Actually, make that 10 separate symbols, as the 5 nan symbols that appear in the output of BrowserUk's qnan.c, under some circumstances, will be suffixed with '0' ('00' in the case of -1.#IND).I wonder why so many symbols are needed ?

The suffixing of zeros to the symbols is just an artifact of using "%f" printf format, which implicitly is equivalent to "%.6f" and therefore requires that the fractional part be padded with trailing zeros to 6 places.

If you adjust the template, you can see this. (The printf from your code above + output):

    printf("%f %f\n",       inf / inf, -(inf / inf)); // -1.#IND00 -1.
+#IND00
    printf("%.4f %.4f\n",   inf / inf, -(inf / inf)); // -1.#IND -1.#I
+ND
    printf("%.10f %.10f\n", inf / inf, -(inf / inf)); // -1.#IND000000
+ -1.#IND000000
[download]

I've found %g more useful:

    printf("%g %g\n", inf / inf, -(inf / inf));      // -1.#IND -1.#IN
+D
[download]

It's also interesting that,of my Microsoft compilers (6.0, 7.0 and 8.0), none of them produce the same output as BrowserUk's 9.0 compiler.

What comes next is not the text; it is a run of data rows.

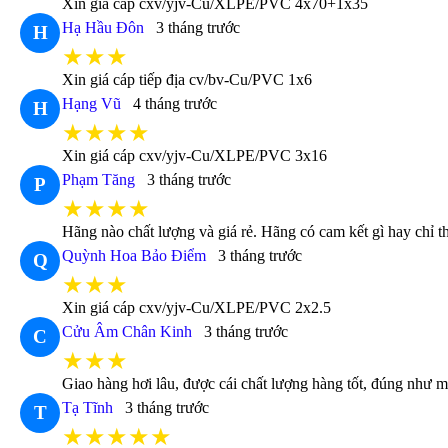
Xin giá cáp cxv/yjv-Cu/XLPE/PVC 4x70+1x35
Hạ Hầu Đôn
3 tháng trước
H
★★★
Xin giá cáp tiếp địa cv/bv-Cu/PVC 1x6
Hạng Vũ
4 tháng trước
H
★★★★
Xin giá cáp cxv/yjv-Cu/XLPE/PVC 3x16
Phạm Tăng
3 tháng trước
P
★★★★
Hãng nào chất lượng và giá rẻ. Hãng có cam kết gì hay chỉ 
Quỳnh Hoa Bảo Điểm
3 tháng trước
Q
★★★
Xin giá cáp cxv/yjv-Cu/XLPE/PVC 2x2.5
Cửu Âm Chân Kinh
3 tháng trước
C
★★★
Giao hàng hơi lâu, được cái chất lượng hàng tốt, đúng như m
Tạ Tĩnh
3 tháng trước
T
★★★★★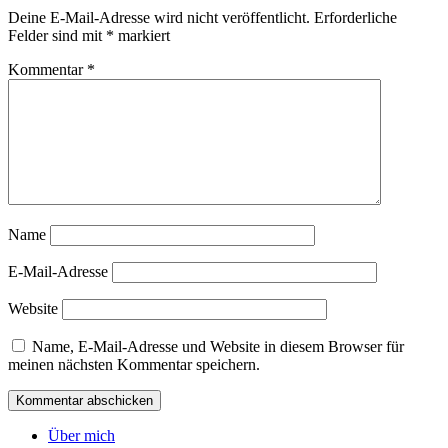
Deine E-Mail-Adresse wird nicht veröffentlicht.
Erforderliche
Felder sind mit
*
markiert
Kommentar
*
Name
E-Mail-Adresse
Website
Name, E-Mail-Adresse und Website in diesem Browser für
meinen nächsten Kommentar speichern.
Über mich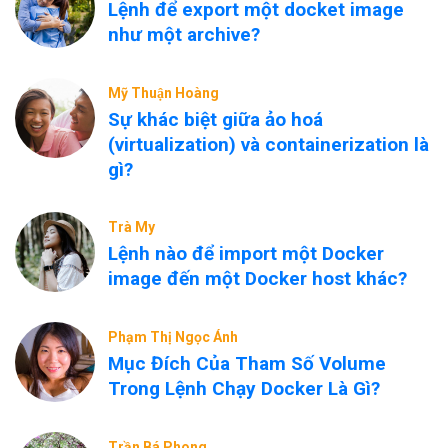
Lệnh để export một docket image
như một archive?
Mỹ Thuận Hoàng
Sự khác biệt giữa ảo hoá
(virtualization) và containerization là
gì?
Trà My
Lệnh nào để import một Docker
image đến một Docker host khác?
Phạm Thị Ngọc Ánh
Mục Đích Của Tham Số Volume
Trong Lệnh Chạy Docker Là Gì?
Trần Bá Phong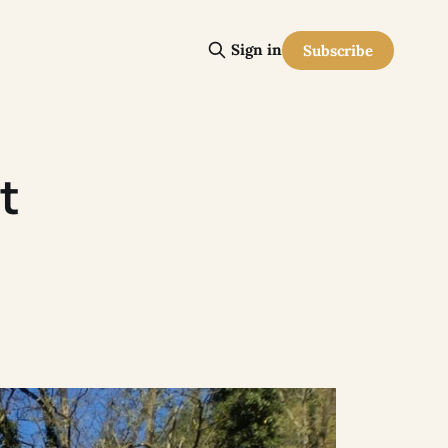
Sign in
Subscribe
t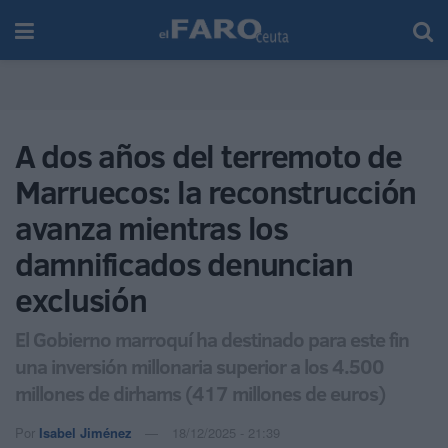
A dos años del terremoto de
Marruecos: la reconstrucción
avanza mientras los
damnificados denuncian
exclusión
El Gobierno marroquí ha destinado para este fin
una inversión millonaria superior a los 4.500
millones de dirhams (417 millones de euros)
Por
Isabel Jiménez
18/12/2025 - 21:39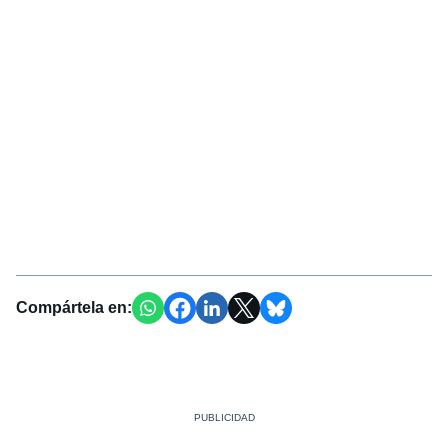
Compártela en: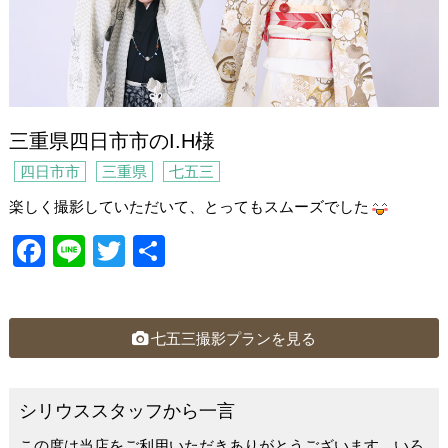
三重県四日市市のI.H様
四日市市
三重県
七五三
楽しく撮影していただいて、とってもスムーズでした
F
Li
T
共
a
n
wi
有
c
e
tt
e
er
七五三撮影プランを見る
b
o
シリウススタッフから一言
o
この度は当店をご利用いただきありがとうございます。いろ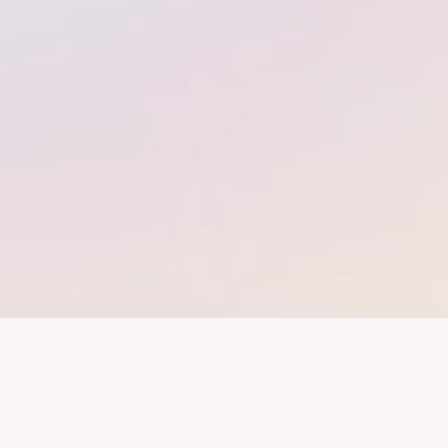
band der
Wir arbeiten daran, dass Deutschla
gelingt nur mit einer Industrie, die
ustrie
Branchen, Sektoren und Grenzen h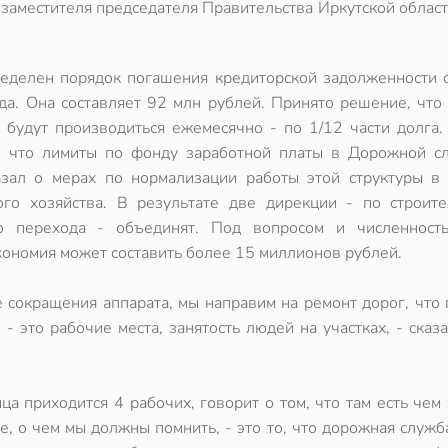
 заместителя председателя Правительства Иркутской облас
еделен порядок погашения кредиторской задолженности с
да. Она составляет 92 млн рублей. Принято решение, что 
 будут производиться ежемесячно - по 1/12 части долга.
, что лимиты по фонду заработной платы в Дорожной с
азал о мерах по нормализации работы этой структуры в 
го хозяйства. В результате две дирекции - по строите
го перехода - объединят. Под вопросом и численност
экономия может составить более 15 миллионов рублей.
е сокращения аппарата, мы направим на ремонт дорог, что
 это рабочие места, занятость людей на участках, - сказ
ца приходится 4 рабочих, говорит о том, что там есть чем 
, о чем мы должны помнить, - это то, что дорожная служ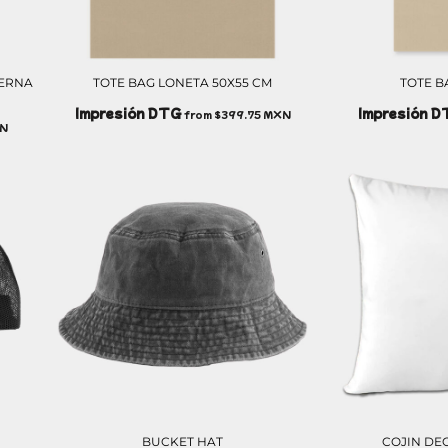
TERNA
TOTE BAG LONETA 50X55 CM
TOTE B
Impresión DTG
Impresión 
from
$399.75
MXN
N
BUCKET HAT
COJIN DE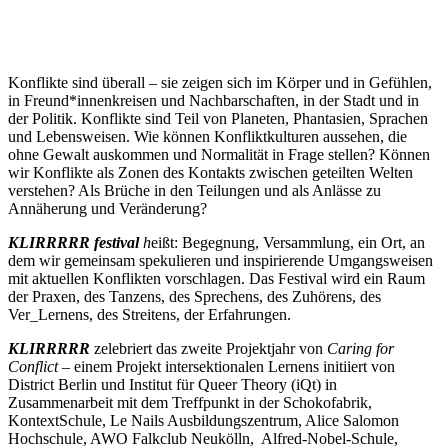
Konflikte sind überall – sie zeigen sich im Körper und in Gefühlen,
in Freund*innenkreisen und Nachbarschaften, in der Stadt und in
der Politik. Konflikte sind Teil von Planeten, Phantasien, Sprachen
und Lebensweisen. Wie können Konfliktkulturen aussehen, die
ohne Gewalt auskommen und Normalität in Frage stellen? Können
wir Konflikte als Zonen des Kontakts zwischen geteilten Welten
verstehen? Als Brüche in den Teilungen und als Anlässe zu
Annäherung und Veränderung?
KLIRRRRR festival
h
eißt: Begegnung, Versammlung, ein Ort, an
dem wir gemeinsam spekulieren und inspirierende Umgangsweisen
mit aktuellen Konflikten vorschlagen. Das Festival wird ein Raum
der Praxen, des Tanzens, des Sprechens, des Zuhörens, des
Ver_Lernens, des Streitens, der Erfahrungen.
KLIRRRRR
zelebriert das zweite Projektjahr von
Caring for
Conflict
– einem Projekt intersektionalen Lernens initiiert von
District Berlin und Institut für Queer Theory (iQt) in
Zusammenarbeit mit dem Treffpunkt in der Schokofabrik,
KontextSchule, Le Nails Ausbildungszentrum, Alice Salomon
Hochschule, AWO Falkclub Neukölln, Alfred-Nobel-Schule,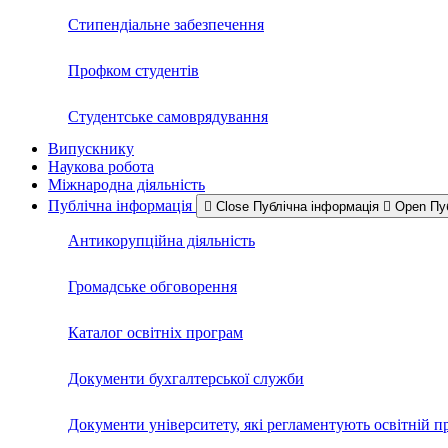
Стипендіальне забезпечення
Профком студентів
Студентське самоврядування
Випускнику
Наукова робота
Міжнародна діяльність
Публічна інформація
Close Публічна інформація
Open Пу
Антикорупційна діяльність
Громадське обговорення
Каталог освітніх програм
Документи бухгалтерської служби
Документи університету, які регламентують освітній п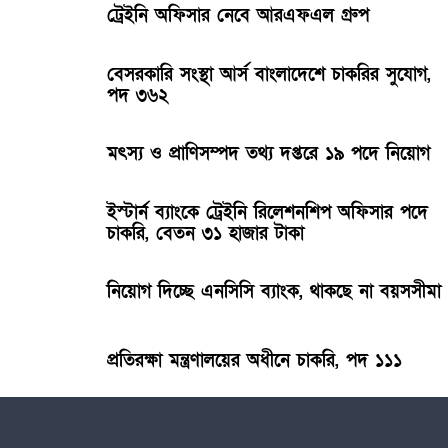
ট্রেইনি অফিসার নেবে আরএফএল গ্রুপ
বেসরকারি সংস্থা আর্স বাংলাদেশে চাকরির সুযোগ,
পদ ৩৬২
মৎস্য ও প্রাণিসম্পদ তথ্য দপ্তরে ১৯ পদে নিয়োগ
ইস্টার্ন ব্যাংকে ট্রেইনি রিলেশনশিপ অফিসার পদে
চাকরি, বেতন ৩১ হাজার টাকা
নিয়োগ দিচ্ছে এনসিসি ব্যাংক, থাকছে না বয়সসীমা
প্রতিরক্ষা মন্ত্রণালয়ের অধীনে চাকরি, পদ ১১১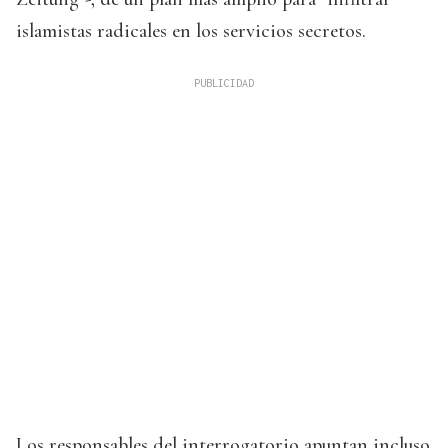
islamistas radicales en los servicios secretos.
Los responsables del interrogatorio apuntan incluso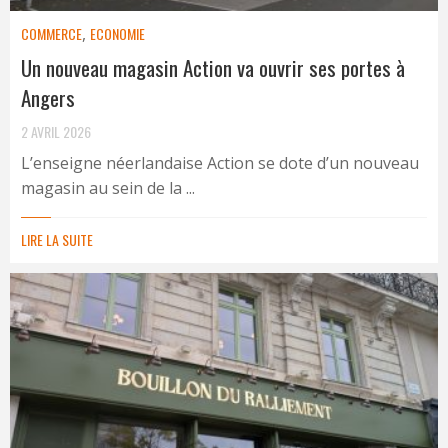
COMMERCE
,
ECONOMIE
Un nouveau magasin Action va ouvrir ses portes à
Angers
2 AVRIL 2026
L’enseigne néerlandaise Action se dote d’un nouveau
magasin au sein de la ...
LIRE LA SUITE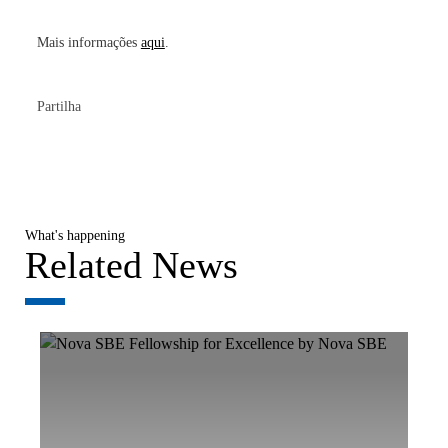
Mais informações
aqui
.
Partilha
What's happening
Related News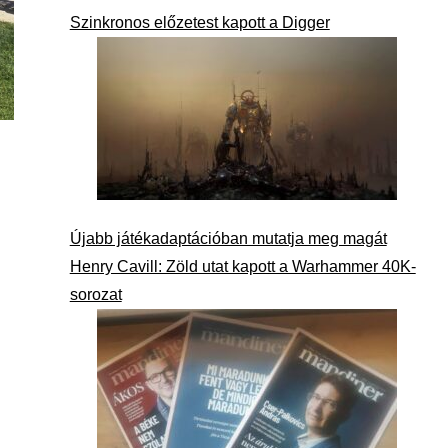
Szinkronos előzetest kapott a Digger
Újabb játékadaptációban mutatja meg magát
Henry Cavill: Zöld utat kapott a Warhammer 40K-
sorozat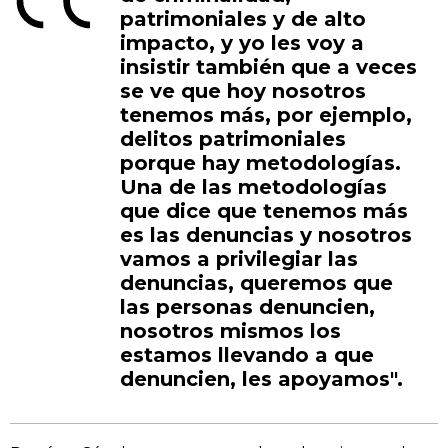
patrimoniales y de alto
impacto, y yo les voy a
insistir también que a veces
se ve que hoy nosotros
tenemos más, por ejemplo,
delitos patrimoniales
porque hay metodologías.
Una de las metodologías
que dice que tenemos más
es las denuncias y nosotros
vamos a privilegiar las
denuncias, queremos que
las personas denuncien,
nosotros mismos los
estamos llevando a que
denuncien, les apoyamos".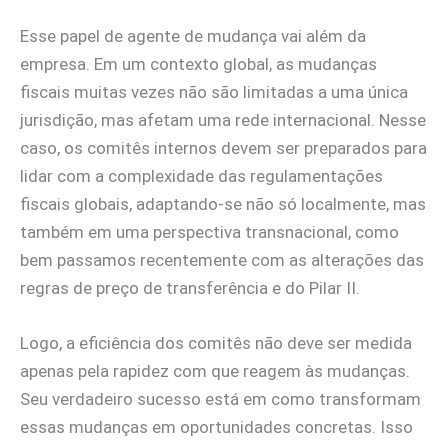
Esse papel de agente de mudança vai além da
empresa. Em um contexto global, as mudanças
fiscais muitas vezes não são limitadas a uma única
jurisdição, mas afetam uma rede internacional. Nesse
caso, os comitês internos devem ser preparados para
lidar com a complexidade das regulamentações
fiscais globais, adaptando-se não só localmente, mas
também em uma perspectiva transnacional, como
bem passamos recentemente com as alterações das
regras de preço de transferência e do Pilar II.
Logo, a eficiência dos comitês não deve ser medida
apenas pela rapidez com que reagem às mudanças.
Seu verdadeiro sucesso está em como transformam
essas mudanças em oportunidades concretas. Isso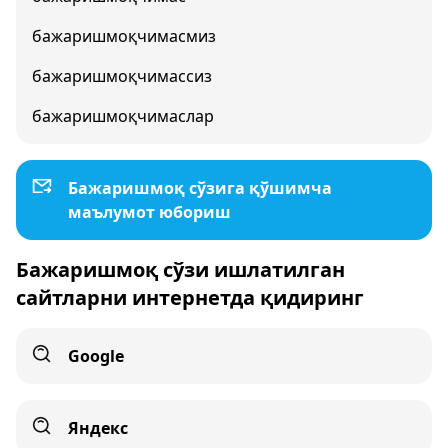
бажаришмоқчимасмиз
бажаришмоқчимассиз
бажаришмоқчимаслар
Бажаришмоқ сўзига қўшимча
маълумот юбориш
Бажаришмоқ сўзи ишлатилган
сайтларни интернетда қидиринг
Google
Яндекс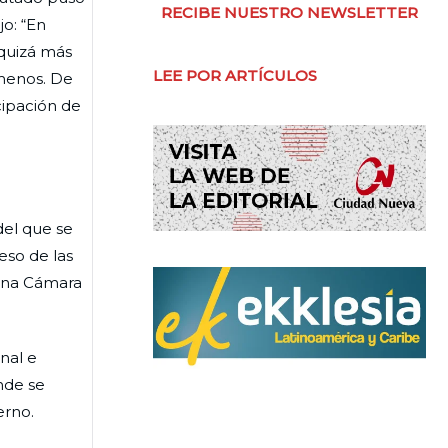
RECIBE NUESTRO NEWSLETTER
o: “En
 quizá más
LEE POR ARTÍCULOS
menos. De
cipación de
del que se
eso de las
 una Cámara
nal e
nde se
erno.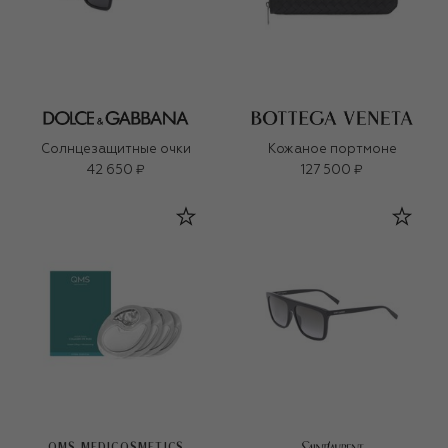
Солнцезащитные очки
Кожаное портмоне
42 650 ₽
127 500 ₽
QMS MEDICOSMETICS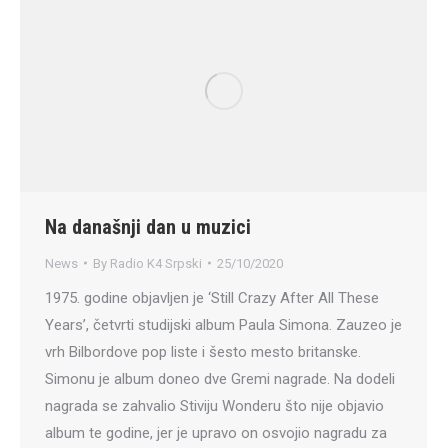
Na današnji dan u muzici
News
By
Radio K4 Srpski
25/10/2020
1975. godine objavljen je ‘Still Crazy After All These
Years’, četvrti studijski album Paula Simona. Zauzeo je
vrh Bilbordove pop liste i šesto mesto britanske.
Simonu je album doneo dve Gremi nagrade. Na dodeli
nagrada se zahvalio Stiviju Wonderu što nije objavio
album te godine, jer je upravo on osvojio nagradu za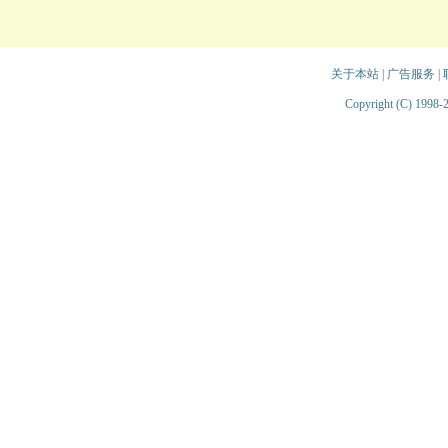
关于本站
|
广告服务
|
Copyright (C) 1998-2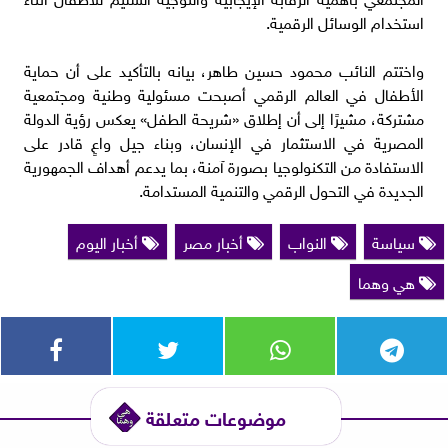
استخدام الوسائل الرقمية.
واختتم النائب محمود حسين طاهر، بيانه بالتأكيد على أن حماية
الأطفال في العالم الرقمي أصبحت مسئولية وطنية ومجتمعية
مشتركة، مشيرًا إلى أن إطلاق «شريحة الطفل» يعكس رؤية الدولة
المصرية في الاستثمار في الإنسان، وبناء جيل واعٍ قادر على
الاستفادة من التكنولوجيا بصورة آمنة، بما يدعم أهداف الجمهورية
الجديدة في التحول الرقمي والتنمية المستدامة.
سياسة
النواب
أخبار مصر
أخبار اليوم
هي وهما
موضوعات متعلقة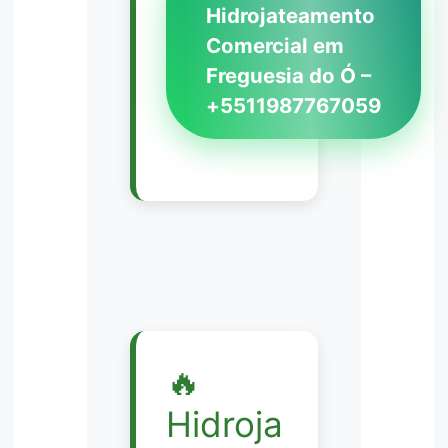
Hidrojateamento
Comercial em
Freguesia do Ó –
+5511987767059
🔥
Hidroja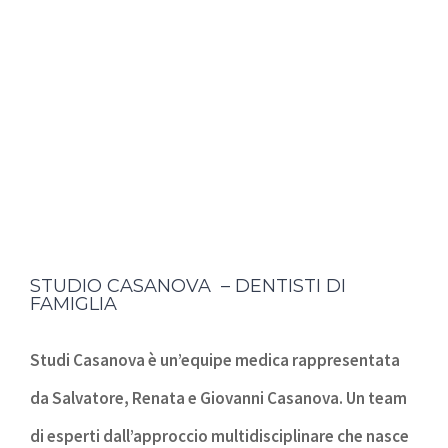
STUDIO CASANOVA – DENTISTI DI
FAMIGLIA
Studi Casanova è un’equipe medica rappresentata
da Salvatore, Renata e Giovanni Casanova. Un team
di esperti dall’approccio multidisciplinare che nasce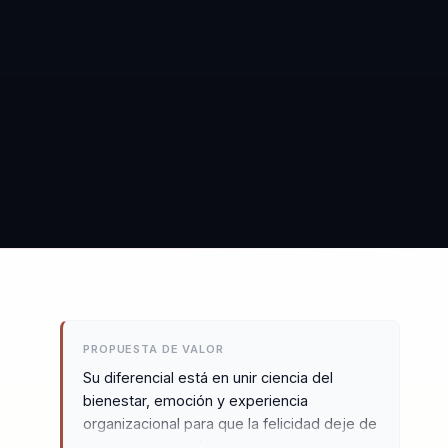
PROPUESTA DE VALOR
Su diferencial está en unir ciencia del
bienestar, emoción y experiencia
organizacional para que la felicidad deje de
sonar abstracta. Aterriza bienestar y cultura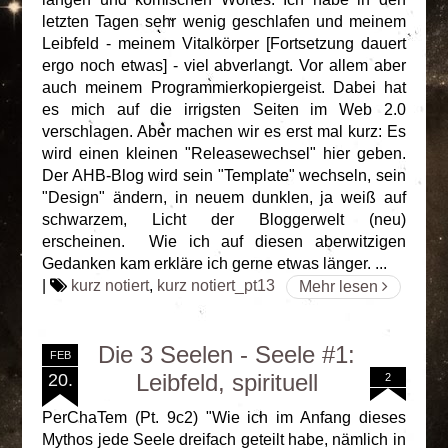
letzten Tagen sehr wenig geschlafen und meinem
Leibfeld - meinem Vitalkörper [Fortsetzung dauert
ergo noch etwas] - viel abverlangt. Vor allem aber
auch meinem Programmierkopiergeist. Dabei hat
es mich auf die irrigsten Seiten im Web 2.0
verschlagen. Aber machen wir es erst mal kurz: Es
wird einen kleinen "Releasewechsel" hier geben.
Der AHB-Blog wird sein "Template" wechseln, sein
"Design" ändern, in neuem dunklen, ja weiß auf
schwarzem, Licht der Bloggerwelt (neu)
erscheinen. Wie ich auf diesen aberwitzigen
Gedanken kam erkläre ich gerne etwas länger. ...
|
kurz notiert
,
kurz notiert_pt13
Mehr lesen
Die 3 Seelen - Seele #1:
FEB
Leibfeld, spirituell
20.
2
PerChaTem (Pt. 9c2) "Wie ich im Anfang dieses
Mythos jede Seele dreifach geteilt habe, nämlich in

The changes are (roughly) in line with the timing of the compiler releases relative to the requirements of the various ANSI C standards C89/C90/C99/C11; and as affected by the updates to the IEEE754 (1987) standard and its revision in 2004. (Roughly:)

For that program, my 8.0 MS compiler outputs: -1.#IND00 -1.#IND00 but my gcc-4.5.2 produces: -1.#IND00 1.#QNAN0 Which one is doing it correctly ?

You'll hate this answer. Effectively, they both are!.

The problem is, the computer scientists and the mathematicians can't agree on a single Function definition with respect to FP math.

The problem is two-fold:

1. FP math isn't like real math (Real in the mathematical sense).

   Eg. FP is not always associative:

   print +( 10.0**20 + 1 ) - 10.0**20;;
   0
   
   print +( 10.0**20 - 10.0**20 ) + 1;;
   1
   [download]

2. Mathematicians have conventions for the results of some operations that don't quite work arithmetically.

   Eg. infinity**0 == 1!

   These allow their operations on the continuous Real domain to avoid singularity points

You pays your money and makes your choice.

What operations will result in a signalling nan ?

From what I've been able to discover, none of them! (At least as far as MSC v9 is concerned.)

The problem here is that the IEEE-754 allows for traps, but doesn't require them. See Signaling NaNs

My take on what I see coming out of my attempts to produce NaNs with MSC(v9), is that they settled on using -1.#IND as the result of any math operation that is (for want of a better phrase) 'not well defined'. eg. sqrt( -1 ), 0/0; fmod( 1, 0 ) etc.